I can understand being personally uncomfortable with certain handicaps. I can’t understand wanting to wipe these people off the Earth, because they are some of the kindest and most honest people I know. Yes, they may not be as intelligent as you or I, but what matters most is the heart.

If one were to say that people with mental handicaps should be genetically altered / aborted, or that living people should be sterilized (as some have suggested), how far does it go? I read one person recently state that anyone with a disability should be “removed” from the gene pool. That, by the way, would include people like me. Yes, my life is hellish someday; just last night, I had to take a vicodin, two ultram, and multiple muscle relaxants to get the pain to ease up so I could sleep. But it’s my life, and I’d like to keep on living it, thank you very much.

I don’t personally intend to pass down my genetics, because in the case of both my male partners, fibromyalgia and related conditions run in their families. Were I to have children under these circumstances, the outcome would be almost certain to have it at some point in his or her life. I don’t feel that’s fair. Other people feel that the gamble is safer, and that’s their choice.

I think people need to be more accepting of each other as they are, rather than wanting them to be something needlessly different. I have no doubt that if certain persons could pre-program their children to be devout worshipers of Christ, they would. Unfortunately, it doesn’t work that way. It shouldn’t.

And for all the good that could come of genetic manipulation, I am deeply afraid of the day when it becomes common practice, because I do not know where they will draw the line.

3 Responses to “Science Fiction… or Soon-to-Be Fact?”

  1. Crystal Jordan Says:
    June 25th, 2008 at 10:10 am

    Yay! A fellow avid sci-fi chick.

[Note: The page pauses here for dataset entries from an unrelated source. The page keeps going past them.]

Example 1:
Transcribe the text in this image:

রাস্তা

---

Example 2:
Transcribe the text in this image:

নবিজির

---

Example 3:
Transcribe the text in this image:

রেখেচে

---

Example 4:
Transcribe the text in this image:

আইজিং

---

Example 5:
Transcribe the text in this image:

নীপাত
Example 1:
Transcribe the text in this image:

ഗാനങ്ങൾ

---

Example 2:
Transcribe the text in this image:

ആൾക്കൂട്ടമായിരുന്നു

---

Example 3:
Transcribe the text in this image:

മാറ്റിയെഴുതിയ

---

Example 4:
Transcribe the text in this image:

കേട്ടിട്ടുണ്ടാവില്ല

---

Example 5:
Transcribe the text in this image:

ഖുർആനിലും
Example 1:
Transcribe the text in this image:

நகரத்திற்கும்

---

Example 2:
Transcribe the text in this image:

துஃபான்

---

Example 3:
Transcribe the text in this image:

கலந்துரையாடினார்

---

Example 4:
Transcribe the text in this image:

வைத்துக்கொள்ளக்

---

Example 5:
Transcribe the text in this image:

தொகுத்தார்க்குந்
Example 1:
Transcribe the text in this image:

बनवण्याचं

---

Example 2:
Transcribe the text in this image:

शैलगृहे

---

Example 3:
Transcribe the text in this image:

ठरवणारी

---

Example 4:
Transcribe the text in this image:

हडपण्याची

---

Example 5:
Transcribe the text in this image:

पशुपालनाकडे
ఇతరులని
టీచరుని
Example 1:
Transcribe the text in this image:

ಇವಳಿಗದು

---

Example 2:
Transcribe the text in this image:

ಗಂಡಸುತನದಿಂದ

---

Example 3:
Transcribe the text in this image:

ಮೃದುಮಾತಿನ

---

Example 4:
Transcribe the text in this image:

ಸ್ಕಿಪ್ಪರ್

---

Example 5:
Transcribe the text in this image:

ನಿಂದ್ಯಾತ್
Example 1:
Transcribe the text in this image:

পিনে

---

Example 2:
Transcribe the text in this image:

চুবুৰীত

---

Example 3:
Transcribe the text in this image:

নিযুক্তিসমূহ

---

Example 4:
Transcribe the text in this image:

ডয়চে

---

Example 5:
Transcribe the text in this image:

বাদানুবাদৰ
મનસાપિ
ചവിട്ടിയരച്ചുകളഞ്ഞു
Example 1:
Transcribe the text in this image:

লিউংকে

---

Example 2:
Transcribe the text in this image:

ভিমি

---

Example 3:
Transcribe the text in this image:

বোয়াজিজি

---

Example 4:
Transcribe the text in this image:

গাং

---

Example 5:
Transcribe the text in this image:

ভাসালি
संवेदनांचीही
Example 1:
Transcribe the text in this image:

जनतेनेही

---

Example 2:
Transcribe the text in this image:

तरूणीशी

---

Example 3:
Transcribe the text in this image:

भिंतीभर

I’ve read all those cautionary tales, too…and I think this is something that should be handled with extreme care. As should anything that “messes with nature.” I hadn’t thought about the transexual angle–I guess we’ll see how these kids turn out. *fingers crossed for them and their families*

  2. Lyric James Says:
    June 28th, 2008 at 2:42 pm

    I believe that something “could” and “would” go wrong eventually if we as a society resorted to genetic manipulation. Nature…in itself…would find a way, as they say. Too many boys or too many girls….I don’t think the world could handle it.

    The transexual life is a hard life to live. Although I haven’t experienced it personally, I’ve watched enough movies and documentaries enough to imagine how hard it would be for someone living in a man/woman body and wish they were different. And all because a parent “chose” to make them that way in the first place instead of letting them be what God/nature intended them to be.

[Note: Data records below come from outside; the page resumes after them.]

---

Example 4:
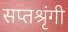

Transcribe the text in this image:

सप्तश्रृंगी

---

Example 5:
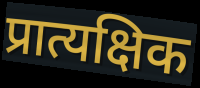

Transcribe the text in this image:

प्रात्यक्षिक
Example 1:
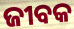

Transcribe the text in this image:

ଜୀବକ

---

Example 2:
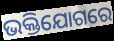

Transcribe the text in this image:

ଭକ୍ତିଯୋଗରେ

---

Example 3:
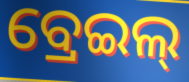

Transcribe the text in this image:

ବ୍ରେଇଲ୍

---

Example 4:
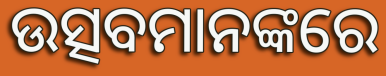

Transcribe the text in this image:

ଉତ୍ସବମାନଙ୍କରେ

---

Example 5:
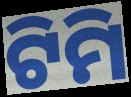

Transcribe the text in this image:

ଟିମି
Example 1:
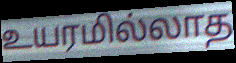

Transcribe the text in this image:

உயரமில்லாத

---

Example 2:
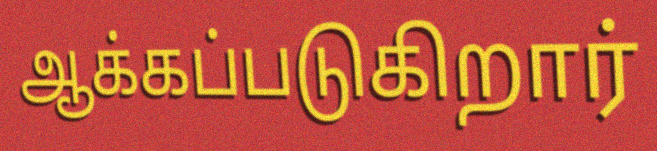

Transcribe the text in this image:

ஆக்கப்படுகிறார்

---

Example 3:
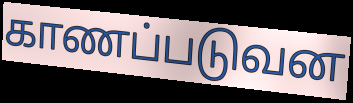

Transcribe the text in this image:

காணப்படுவன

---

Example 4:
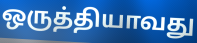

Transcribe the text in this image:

ஒருத்தியாவது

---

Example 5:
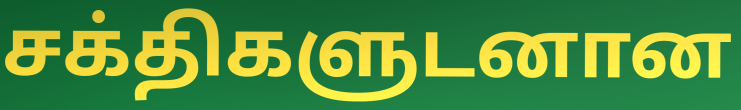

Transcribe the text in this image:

சக்திகளுடனான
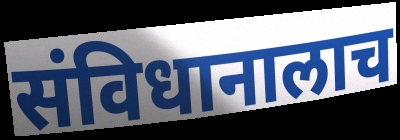
संविधानालाच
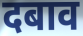
दबाव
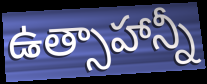
ఉత్సాహాన్నీ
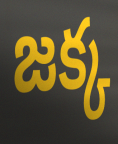
జక్క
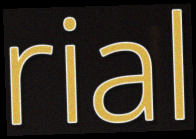
rial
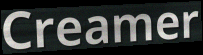
Creamer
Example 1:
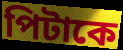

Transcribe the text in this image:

পিটাকে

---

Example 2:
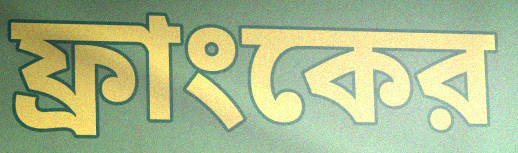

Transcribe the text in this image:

ফ্রাংকের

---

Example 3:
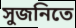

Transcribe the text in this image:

সুজনিতে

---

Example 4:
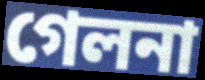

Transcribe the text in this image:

গেলনা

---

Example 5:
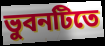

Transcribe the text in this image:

ভুবনটিতে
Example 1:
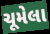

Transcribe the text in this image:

ચૂમેલા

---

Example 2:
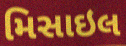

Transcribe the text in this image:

મિસાઇલ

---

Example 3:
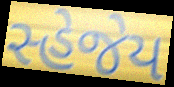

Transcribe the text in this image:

સ્હેજેય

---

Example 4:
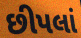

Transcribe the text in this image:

છીપલાં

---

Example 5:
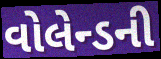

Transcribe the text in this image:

વોલેન્ડની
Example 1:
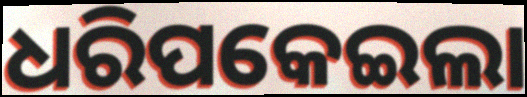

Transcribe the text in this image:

ଧରିପକେଇଲା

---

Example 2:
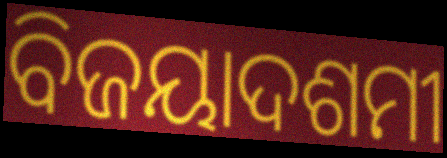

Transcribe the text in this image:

ବିଜୟାଦଶମୀ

    When I was pregnant with Girl #2 I had to get an amniocentesis because they thought she had the possibility of being born with Down Syndrome. I can tell you when they called me and told me I went home and cried like a baby because I didn’t know if I’d be able to handle it if she had been born with it. Bless those parents who can and do handle it. And I agree Nonny, I think they are some of the most kindest and thoughtful human beings in the world but it’s so sad that some people can’t see past their disaiblity to see that.

  3. Rob Graham Says:
    June 30th, 2008 at 10:14 am

    My first reaction when a person starts talking about ‘removing lesser people’ is to ‘remove’ them. :twisted:

    I regard lack of empathy and imagination as distinct signs of being ‘lesser’.

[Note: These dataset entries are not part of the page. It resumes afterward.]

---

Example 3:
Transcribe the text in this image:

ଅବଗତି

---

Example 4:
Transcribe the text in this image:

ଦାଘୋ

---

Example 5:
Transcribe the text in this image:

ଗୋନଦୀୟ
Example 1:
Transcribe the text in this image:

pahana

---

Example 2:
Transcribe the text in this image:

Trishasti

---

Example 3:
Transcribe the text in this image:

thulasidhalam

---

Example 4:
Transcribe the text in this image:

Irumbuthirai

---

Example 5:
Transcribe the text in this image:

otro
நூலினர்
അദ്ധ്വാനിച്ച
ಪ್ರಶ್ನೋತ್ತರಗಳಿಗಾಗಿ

    Then I remember I’m not God and restrain myself.

    In my opinion the better human qualities; empathy, wisdom, courage; have nothing to do with genetics. There might be some basis for the seeds of these things but they must be matured by the life we lead, the lessons we learn and the people we encounter.

    Ultimately genetic manipulation is a ‘quick fix’. Real change is a long and arduous road, for an individual or a species.